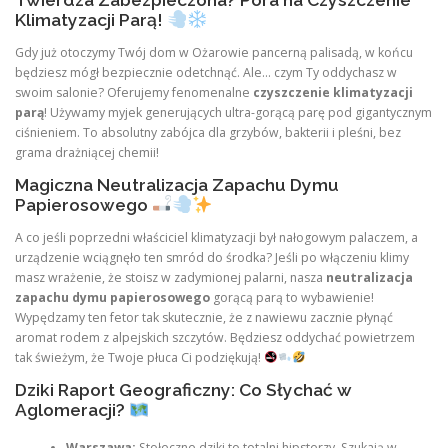
Twierdza Zabezpieczona? Pora na Czyszczenie
Klimatyzacji Parą!
Gdy już otoczymy Twój dom w Ożarowie pancerną palisadą, w końcu
będziesz mógł bezpiecznie odetchnąć. Ale… czym Ty oddychasz w
swoim salonie? Oferujemy fenomenalne
czyszczenie klimatyzacji
parą
! Używamy myjek generujących ultra-gorącą parę pod gigantycznym
ciśnieniem. To absolutny zabójca dla grzybów, bakterii i pleśni, bez
grama drażniącej chemii!
Magiczna Neutralizacja Zapachu Dymu
Papierosowego
A co jeśli poprzedni właściciel klimatyzacji był nałogowym palaczem, a
urządzenie wciągnęło ten smród do środka? Jeśli po włączeniu klimy
masz wrażenie, że stoisz w zadymionej palarni, nasza
neutralizacja
zapachu dymu papierosowego
gorącą parą to wybawienie!
Wypędzamy ten fetor tak skutecznie, że z nawiewu zacznie płynąć
aromat rodem z alpejskich szczytów. Będziesz oddychać powietrzem
tak świeżym, że Twoje płuca Ci podziękują!
Dziki Raport Geograficzny: Co Słychać w
Aglomeracji?
Warszawa:
Stołeczne dziki to totalni hipsterzy. Szukają w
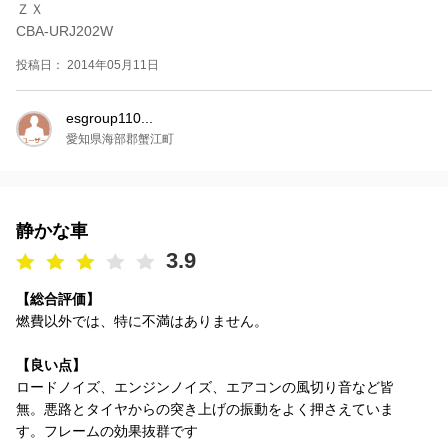
ＺＸ
CBA-URJ202W
投稿日： 2014年05月11日
esgroup110...
愛知県海部郡蟹江町
静かな車
3.9
【総合評価】
燃費以外では、特に不満はありません。
【良い点】
ロードノイズ、エンジンノイズ、エアコンの風切り音など皆
無。悪路とタイヤからの突き上げの振動をよく押さえていま
す。フレームの効果抜群です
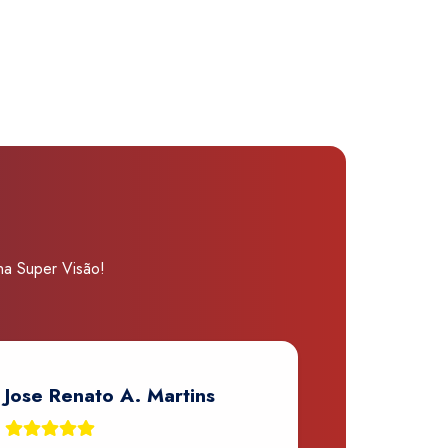
 na Super Visão!
Jose Renato A. Martins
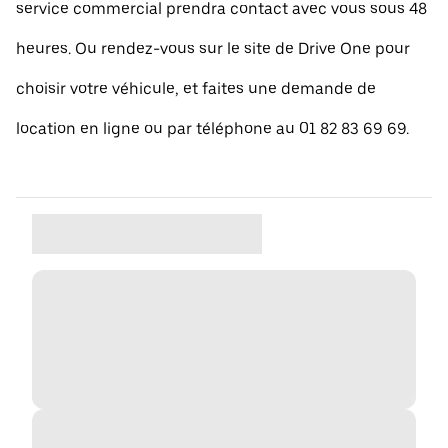
service commercial prendra contact avec vous sous 48
heures. Ou rendez-vous sur le site de Drive One pour
choisir votre véhicule, et faites une demande de
location en ligne ou par téléphone au 01 82 83 69 69.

⁂

** What to work on **
Locate every line in the items above that contains the word "vous", matching its case exactly, and copy each of those lines.

** Answer to the exercise **
service commercial prendra contact avec vous sous 48
heures. Ou rendez-vous sur le site de Drive One pour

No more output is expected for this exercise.